__Exercise details__: Rewrite the lines from the one containing "Opties & bestel" through the one containing "nous avoir accueillis" as a Markdown table with the columns No. and Line, numbering each row and omitting blank lines.

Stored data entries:
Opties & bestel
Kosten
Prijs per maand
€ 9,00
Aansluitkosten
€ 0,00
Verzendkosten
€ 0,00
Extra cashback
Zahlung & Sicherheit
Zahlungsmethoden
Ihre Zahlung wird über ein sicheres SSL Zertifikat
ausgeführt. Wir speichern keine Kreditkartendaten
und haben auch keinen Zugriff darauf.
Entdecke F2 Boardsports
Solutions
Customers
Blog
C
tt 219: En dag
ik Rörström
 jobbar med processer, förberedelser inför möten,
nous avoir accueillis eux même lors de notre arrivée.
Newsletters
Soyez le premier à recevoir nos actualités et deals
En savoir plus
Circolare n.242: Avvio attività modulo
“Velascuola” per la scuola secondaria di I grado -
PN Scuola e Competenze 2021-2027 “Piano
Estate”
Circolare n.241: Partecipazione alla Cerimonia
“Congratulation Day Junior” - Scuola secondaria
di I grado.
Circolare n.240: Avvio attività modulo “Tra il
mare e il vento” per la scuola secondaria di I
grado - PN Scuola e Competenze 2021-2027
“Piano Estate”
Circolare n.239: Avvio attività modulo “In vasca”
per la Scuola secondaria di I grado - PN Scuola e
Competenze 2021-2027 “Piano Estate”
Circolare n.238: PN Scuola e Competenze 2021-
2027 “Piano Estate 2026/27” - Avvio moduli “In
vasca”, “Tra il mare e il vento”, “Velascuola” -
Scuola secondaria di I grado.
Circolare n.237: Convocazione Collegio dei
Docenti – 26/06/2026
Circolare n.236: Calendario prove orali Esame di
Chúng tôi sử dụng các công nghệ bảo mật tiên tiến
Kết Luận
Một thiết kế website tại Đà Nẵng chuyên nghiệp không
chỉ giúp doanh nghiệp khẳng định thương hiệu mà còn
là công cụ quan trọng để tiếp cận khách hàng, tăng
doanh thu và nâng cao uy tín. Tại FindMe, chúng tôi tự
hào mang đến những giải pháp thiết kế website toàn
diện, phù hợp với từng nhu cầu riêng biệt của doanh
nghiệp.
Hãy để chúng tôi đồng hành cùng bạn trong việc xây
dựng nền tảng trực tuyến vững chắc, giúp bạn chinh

==

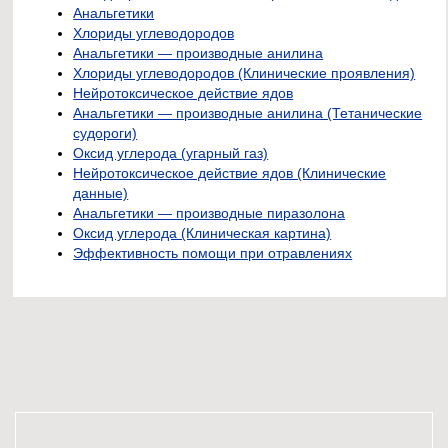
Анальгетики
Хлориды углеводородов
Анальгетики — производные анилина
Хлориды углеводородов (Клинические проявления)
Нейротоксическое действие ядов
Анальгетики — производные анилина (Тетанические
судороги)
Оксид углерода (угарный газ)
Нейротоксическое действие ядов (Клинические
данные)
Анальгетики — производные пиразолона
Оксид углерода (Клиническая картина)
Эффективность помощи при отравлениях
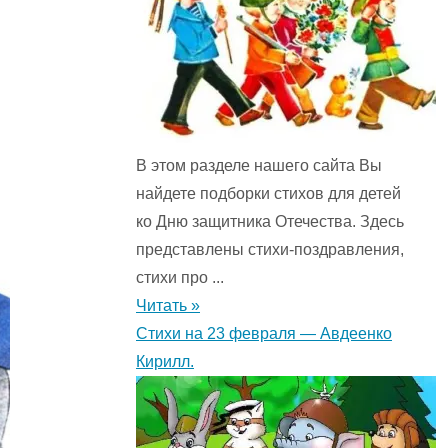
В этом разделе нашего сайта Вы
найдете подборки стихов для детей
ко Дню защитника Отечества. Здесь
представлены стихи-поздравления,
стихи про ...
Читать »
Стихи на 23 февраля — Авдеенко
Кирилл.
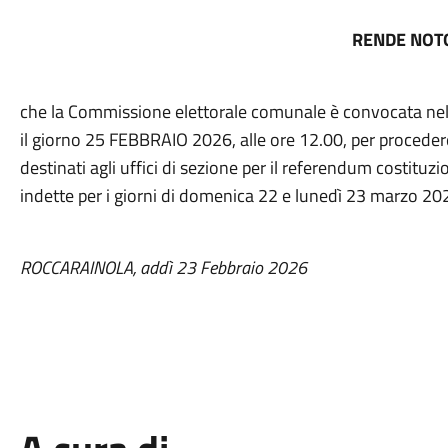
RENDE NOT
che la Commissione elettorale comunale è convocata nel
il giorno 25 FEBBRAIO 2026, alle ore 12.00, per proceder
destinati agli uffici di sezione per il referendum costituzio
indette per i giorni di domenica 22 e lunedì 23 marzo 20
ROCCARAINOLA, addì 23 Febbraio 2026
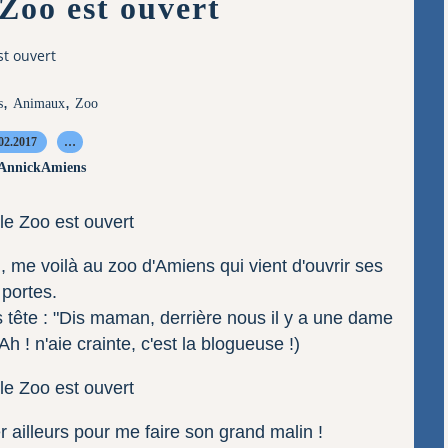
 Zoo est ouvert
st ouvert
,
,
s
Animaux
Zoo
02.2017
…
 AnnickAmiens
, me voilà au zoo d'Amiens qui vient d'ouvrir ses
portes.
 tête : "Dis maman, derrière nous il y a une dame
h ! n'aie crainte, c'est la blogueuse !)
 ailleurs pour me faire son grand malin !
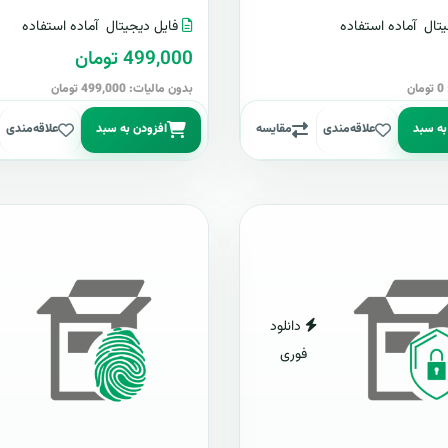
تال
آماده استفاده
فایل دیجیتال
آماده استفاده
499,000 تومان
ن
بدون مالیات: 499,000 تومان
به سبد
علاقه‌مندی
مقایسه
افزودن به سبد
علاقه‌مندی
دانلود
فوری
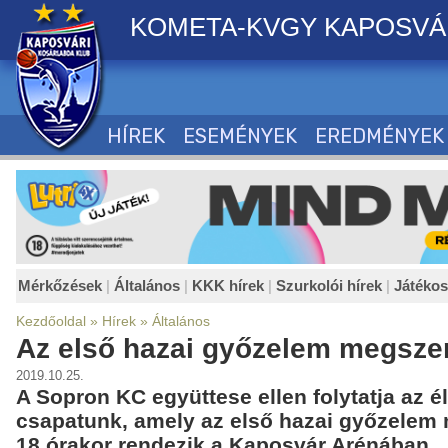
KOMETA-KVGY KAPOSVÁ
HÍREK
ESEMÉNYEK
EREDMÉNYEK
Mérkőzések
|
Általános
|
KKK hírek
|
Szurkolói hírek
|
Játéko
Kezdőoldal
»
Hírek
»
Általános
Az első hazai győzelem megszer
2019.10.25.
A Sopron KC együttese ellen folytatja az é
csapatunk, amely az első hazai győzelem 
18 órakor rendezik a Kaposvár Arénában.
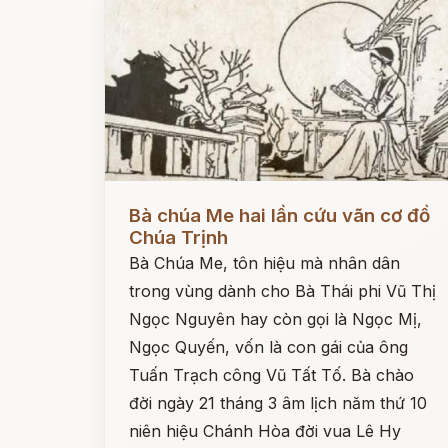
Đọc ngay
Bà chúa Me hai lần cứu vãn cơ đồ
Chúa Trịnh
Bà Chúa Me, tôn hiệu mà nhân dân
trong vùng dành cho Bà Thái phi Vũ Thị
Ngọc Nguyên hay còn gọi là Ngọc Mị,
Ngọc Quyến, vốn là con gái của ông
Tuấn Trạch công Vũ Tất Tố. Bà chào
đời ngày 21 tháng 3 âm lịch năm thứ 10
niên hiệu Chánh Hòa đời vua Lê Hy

__Solution for this problem__:
| No. | Line |
|---|---|
| 1 | Opties & bestel |
| 2 | Kosten |
| 3 | Prijs per maand |
| 4 | € 9,00 |
| 5 | Aansluitkosten |
| 6 | € 0,00 |
| 7 | Verzendkosten |
| 8 | € 0,00 |
| 9 | Extra cashback |
| 10 | Zahlung & Sicherheit |
| 11 | Zahlungsmethoden |
| 12 | Ihre Zahlung wird über ein sicheres SSL Zertifikat |
| 13 | ausgeführt. Wir speichern keine Kreditkartendaten |
| 14 | und haben auch keinen Zugriff darauf. |
| 15 | Entdecke F2 Boardsports |
| 16 | Solutions |
| 17 | Customers |
| 18 | Blog |
| 19 | C |
| 20 | tt 219: En dag |
| 21 | ik Rörström |
| 22 |  jobbar med processer, förberedelser inför möten, |
| 23 | nous avoir accueillis eux même lors de notre arrivée. |